Juxtaposed by the description of my sinfulness, is a written description of who God is (expressed through what He does):

But God, being rich in mercy, because of His great love with which He loved Stephanieeven when she was dead in our transgressions, made her alive together with Christ (by grace she has been saved).

The beautiful, undeserved, unearned intervention of a merciful God.

Has anything more beautiful ever been written? 

The story does not sugarcoat anything.  It is clear: I am AWFUL to my core. Completely depraved.

And how does God respond?

He ransoms me to Himself. Buys me with His Son's atoning blood. He saves me from the wrath that I rightly earned.

I deserved wrath.  I was given grace.

That--in and of itself--is so much more than I can comprehend.

The story continues.

But God . . . did more still:

HE raises Stephanie up with His Son- whom He so loves.

HE seats her WITH HIM in the heavenly realms.

HE shows her the riches of His grace that cannot be compared with anything else.

The author collectively calls these actions that were shown to me "a gift".  Now, this writer was the bomb--I'm not arguing that--but his word-choice seems so inadequate here. (But then again, how do you accurately describe something so powerful and incomprehensible?)

I am moved by those powerful words every time I read them.  They grip me and for days after I cannot shake them out of my thoughts. I was dead; He raised me. I was a slave to sin and the devil and now I'm a servant of Christ. I was an object of wrath; He saved me and made me an object of grace.

My story, like all others, began as one of sin and death . . .
but God transformed it into something inconceivable.

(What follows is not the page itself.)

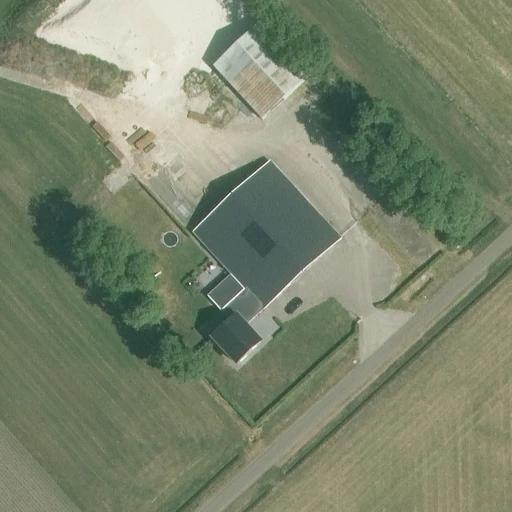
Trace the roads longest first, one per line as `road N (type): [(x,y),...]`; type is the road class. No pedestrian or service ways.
road 1 (unclassified): [(205,511),(511,232)]
road 2 (track): [(271,143),(0,74)]
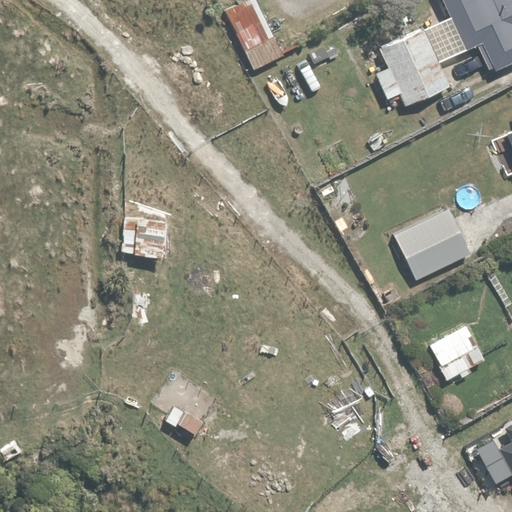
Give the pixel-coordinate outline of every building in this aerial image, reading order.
[(259,0),(230,0),(222,4),(251,66),(283,50),(259,0)] [(511,0),(442,0),(447,10),(361,48),(382,96),(396,89),(403,103),(448,82),(437,58),(474,41),(486,68),(511,56),(511,0)] [(511,101),(511,102),(511,104),(511,119),(499,125),(511,154),(511,101)] [(447,201),(389,229),(411,275),(505,231),(477,174),(442,191),(447,201)] [(183,181),(124,177),(119,248),(131,249),(129,273),(203,278),(204,253),(179,252),(183,181)] [(466,315),(424,340),(445,374),(487,349),(466,315)] [(511,417),(509,419),(511,423),(511,436),(494,447),(511,477),(511,417)]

And for that, I am eternally gratefully.


And you were dead in your trespasses and sins, in which you formerly walked according to the course of this world, according to the prince of the power of the air, of the spirit that is now working in the sons of disobedience. Among them we too all formerly lived in the lusts of our flesh, indulging the desires of the flesh and of the mind, and were by nature children of wrath, even as the rest. But God, being rich in mercy, because of His great love with which He loved us, even when we were dead in our transgressions, made us alive together with Christ (by grace you have been saved), and raised us up with Him, and seated us with Him in the heavenly places in Christ Jesus, so that in the ages to come He might show the surpassing riches of His grace in kindness toward us in Christ Jesus. For by grace you have been saved through faith; and that not of yourselves, it is the gift of God; not as a result of works, so that no one may boast.